Face à cette situation, le coordonnateur des secours d’urgence a souligné la mobilisation de la communauté humanitaire dans le pays et a reconnu nombre de progrès : d’une part, l’intensification de l’aide, soutenue par la réponse rapide et généreuse des donateurs, a permis d’atteindre 25 millions de personnes dans 34 gouvernorats.
Ensuite, la facilité de trésorerie de l’ONU a permis de mobiliser 1,8 milliards de dollars pour l’aide humanitaire, avec des effets positifs immédiats sur l’économie via le paiement des salaires du personnel public, l’embauche de dizaines de milliers de personnes dans des organisations humanitaires partenaires et les créations d’emplois locaux.

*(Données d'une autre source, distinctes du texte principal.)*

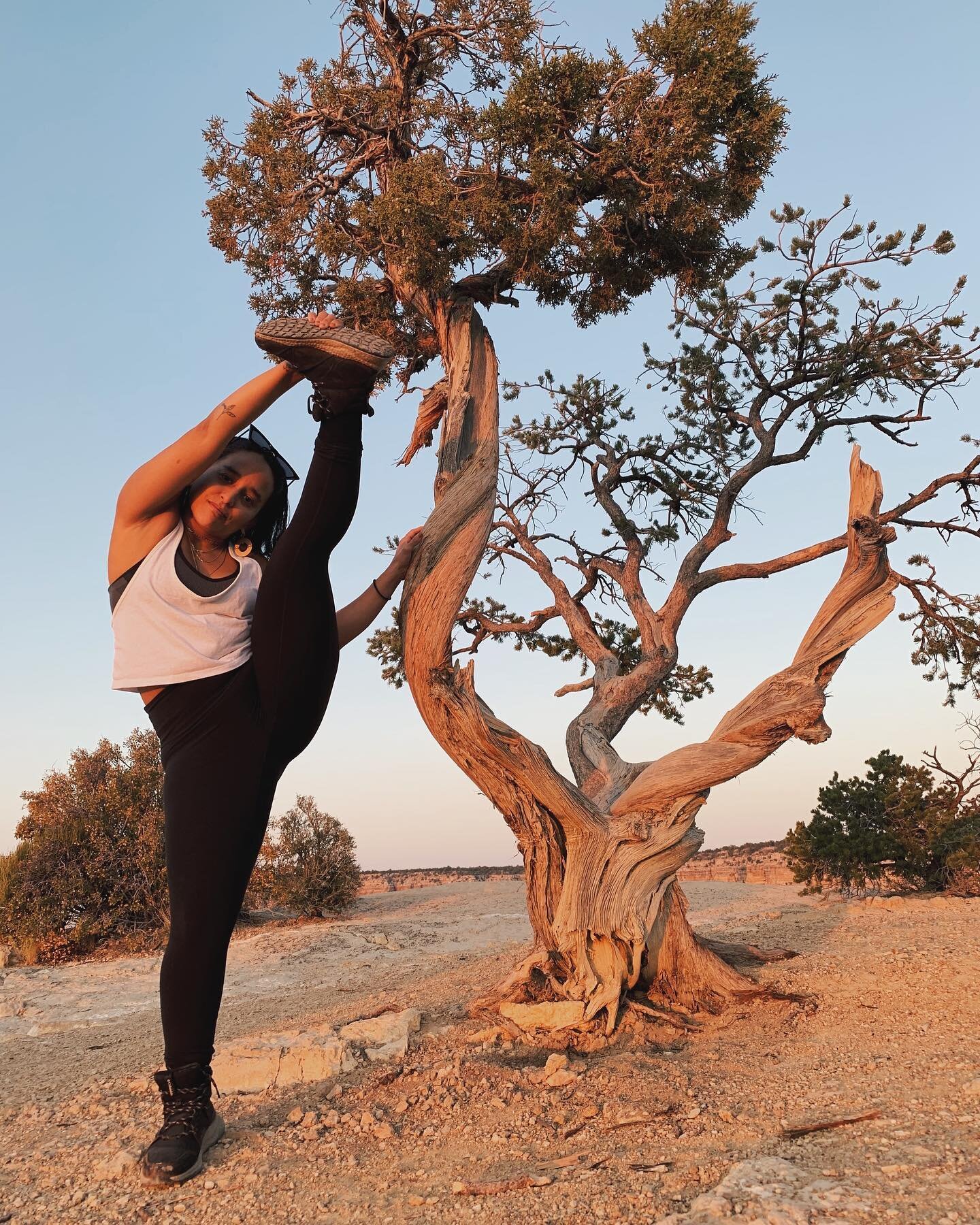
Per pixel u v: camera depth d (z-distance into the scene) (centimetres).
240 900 380
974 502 1026
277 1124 461
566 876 663
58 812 1677
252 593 388
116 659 377
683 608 934
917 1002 591
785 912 1102
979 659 1077
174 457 364
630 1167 373
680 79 743
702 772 664
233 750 371
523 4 813
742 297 1040
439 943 1417
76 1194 386
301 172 855
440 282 737
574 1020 609
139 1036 864
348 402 363
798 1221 296
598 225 797
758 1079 479
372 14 833
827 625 685
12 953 1571
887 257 999
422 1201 360
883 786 1507
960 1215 290
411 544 482
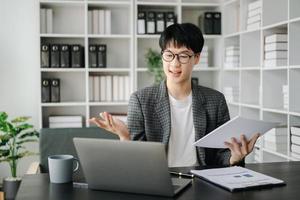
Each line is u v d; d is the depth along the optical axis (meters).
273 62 3.28
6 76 4.15
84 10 4.20
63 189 1.37
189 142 1.93
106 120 1.76
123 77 4.20
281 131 3.24
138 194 1.31
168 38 1.79
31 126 3.75
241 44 3.85
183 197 1.27
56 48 4.01
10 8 4.11
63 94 4.31
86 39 4.04
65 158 1.49
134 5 4.11
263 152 3.45
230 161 1.72
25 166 4.18
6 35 4.12
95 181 1.35
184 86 1.92
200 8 4.44
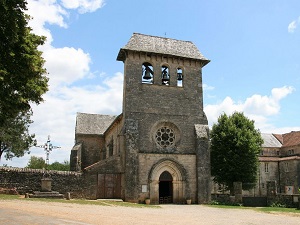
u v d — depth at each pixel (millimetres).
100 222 12969
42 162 82062
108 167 30125
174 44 34875
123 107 31859
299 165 59344
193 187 31172
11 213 13617
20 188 28344
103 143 45219
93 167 29891
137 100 31453
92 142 44906
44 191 27531
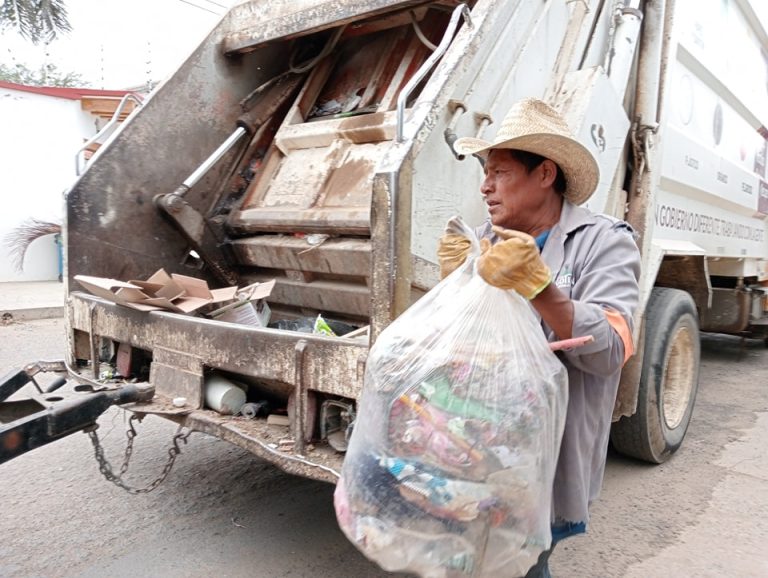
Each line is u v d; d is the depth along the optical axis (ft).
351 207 9.80
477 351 4.39
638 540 9.28
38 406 7.35
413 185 6.88
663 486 11.16
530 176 5.39
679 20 11.97
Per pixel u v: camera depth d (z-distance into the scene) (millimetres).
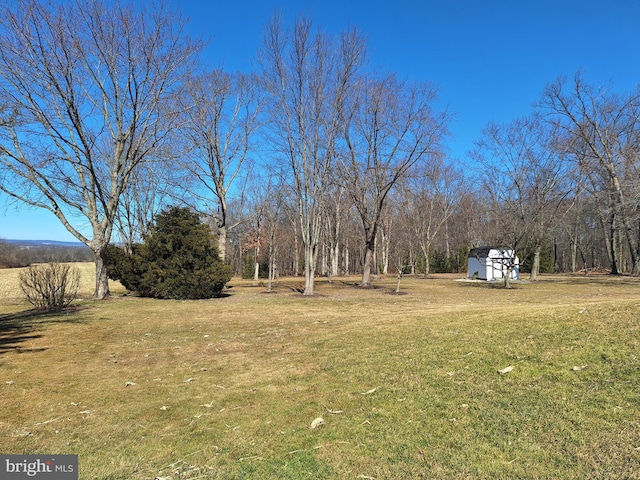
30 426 3955
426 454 3037
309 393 4648
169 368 6102
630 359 4352
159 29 15242
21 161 13797
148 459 3234
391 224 44344
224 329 9375
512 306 10023
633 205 21922
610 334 5188
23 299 18312
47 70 13570
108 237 15953
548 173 26188
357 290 20922
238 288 23688
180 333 8945
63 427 3926
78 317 11289
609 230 34062
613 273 33188
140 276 16500
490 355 5191
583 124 26281
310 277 18422
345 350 6457
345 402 4254
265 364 6121
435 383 4520
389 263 46062
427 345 6070
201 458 3219
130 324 10148
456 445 3135
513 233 23109
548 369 4473
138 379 5531
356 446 3254
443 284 25641
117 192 16109
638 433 2998
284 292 20078
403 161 20734
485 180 31094
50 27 13320
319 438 3451
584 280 27078
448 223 49969
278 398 4562
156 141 16281
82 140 14430
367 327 8273
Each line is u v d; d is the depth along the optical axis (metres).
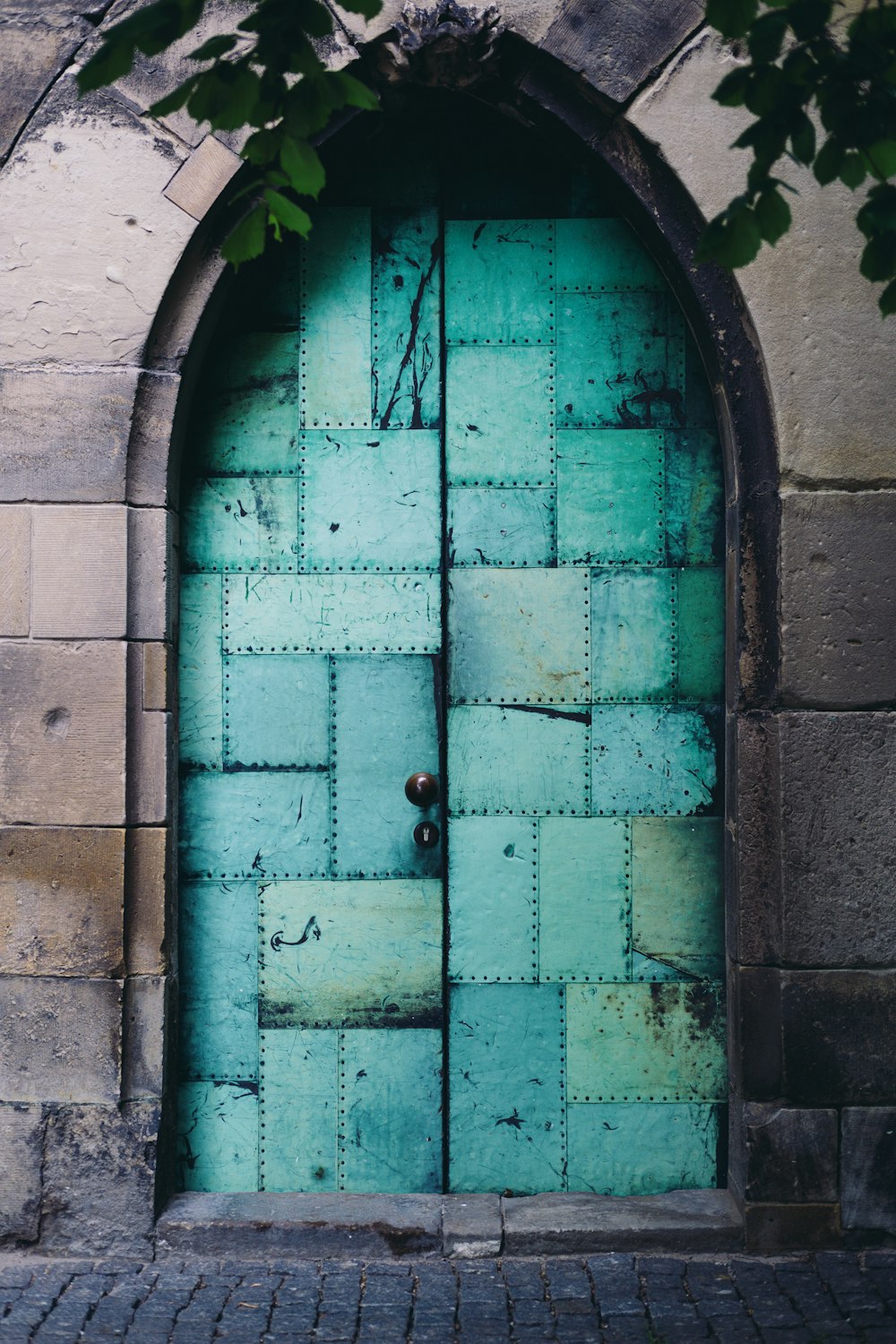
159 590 3.36
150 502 3.36
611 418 3.55
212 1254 3.28
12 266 3.29
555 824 3.54
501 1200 3.46
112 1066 3.28
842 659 3.25
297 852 3.54
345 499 3.55
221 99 2.18
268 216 2.31
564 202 3.55
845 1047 3.25
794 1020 3.26
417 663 3.55
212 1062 3.53
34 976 3.29
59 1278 3.13
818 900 3.25
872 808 3.25
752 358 3.31
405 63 3.29
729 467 3.41
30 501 3.31
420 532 3.55
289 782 3.54
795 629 3.25
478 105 3.52
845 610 3.25
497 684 3.55
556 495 3.55
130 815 3.33
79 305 3.29
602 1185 3.52
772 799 3.30
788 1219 3.26
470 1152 3.53
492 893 3.54
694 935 3.53
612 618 3.55
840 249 3.25
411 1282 3.12
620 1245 3.27
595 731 3.54
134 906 3.34
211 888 3.54
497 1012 3.54
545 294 3.55
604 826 3.54
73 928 3.29
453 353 3.55
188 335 3.36
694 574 3.55
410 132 3.55
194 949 3.53
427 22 3.24
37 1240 3.28
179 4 2.04
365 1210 3.38
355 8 2.12
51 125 3.28
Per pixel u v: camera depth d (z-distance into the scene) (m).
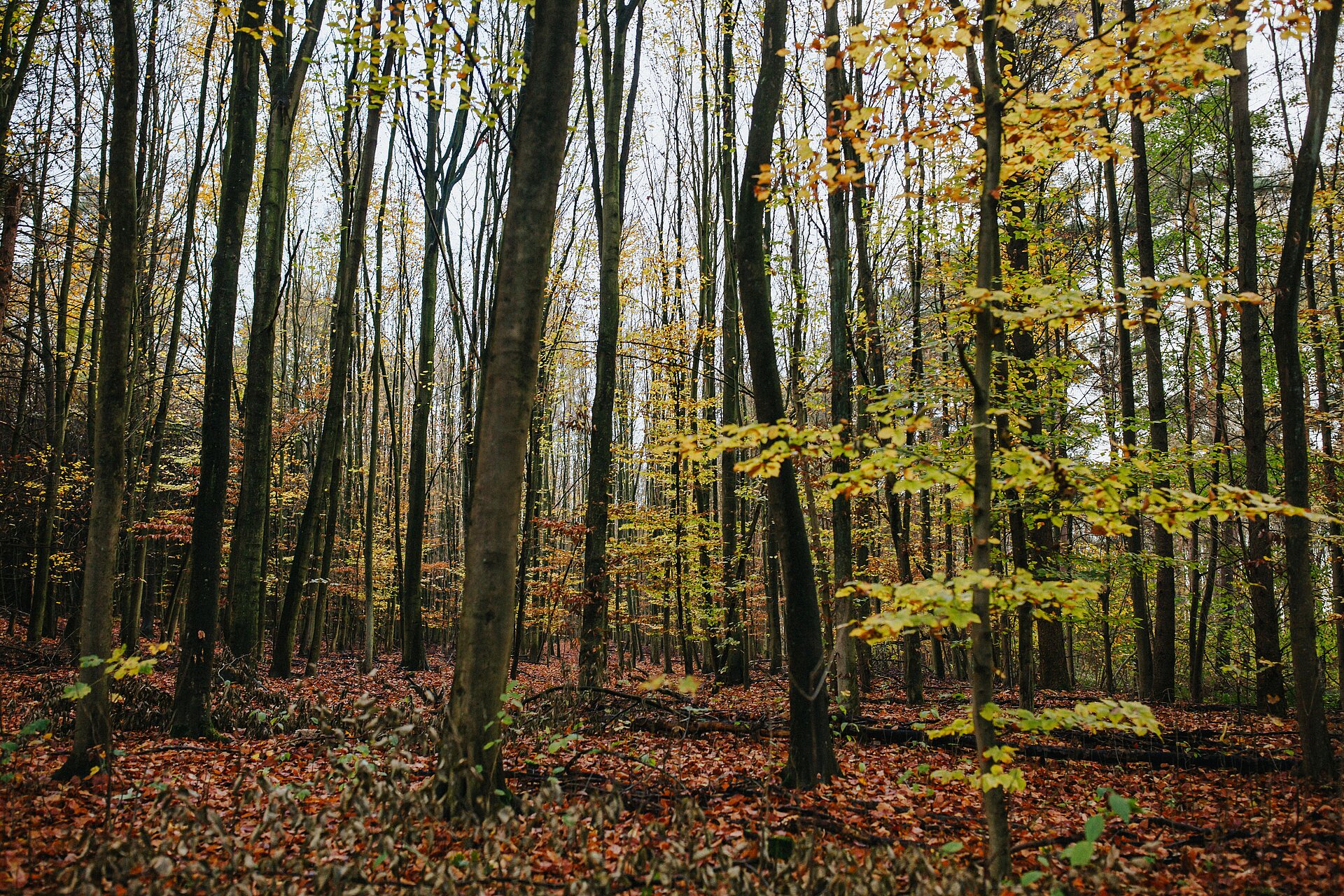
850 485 4.18
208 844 4.36
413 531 16.64
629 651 31.64
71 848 4.25
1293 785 6.15
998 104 4.13
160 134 14.98
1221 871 4.32
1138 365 17.33
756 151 6.18
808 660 6.01
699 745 7.67
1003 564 10.07
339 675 14.85
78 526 17.67
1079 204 16.28
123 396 5.63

Une protection juridique qui permet à l'ONU d'agir à grande échelle
Martin Griffiths a particulièrement souligné les bienfaits de l’exemption humanitaire, adoptée par le Conseil de sécurité en décembre 2021, qui autorise, en dépit des sanctions, la fourniture de fonds ou de biens à des personnes ou entités dans le cadre de programmes humanitaires ou de besoins essentiels de la population. « Cette protection juridique nous permet de travailler à grande échelle et donne le droit à nos partenaires commerciaux de verser des fonds aux ministères concernés. Pour être clair, cela nous aide à sauver des vies, a-t-il déclaré.
Le coordonnateur a particulièrement insisté devant le Conseil sur les contreparties positives du paiement de taxes et redevances aux autorités Afghanes, rappelant que ces contributions évitent la suspension de l’aide et peuvent contribuer à l’efficacité du travail humanitaire.
En s’acquittant de ces obligations fiscales, l’ONU a ainsi pu acheminer 1, 1 million de tonnes d’aide dans le pays, assurer 4000 vols intérieurs transportant 24000 travailleurs humanitaires en divers points d’Afghanistan, et pu utiliser le matériel de communication par satellite de l’Etat afghan dans les zones reculées dénuées de réseau suffisant.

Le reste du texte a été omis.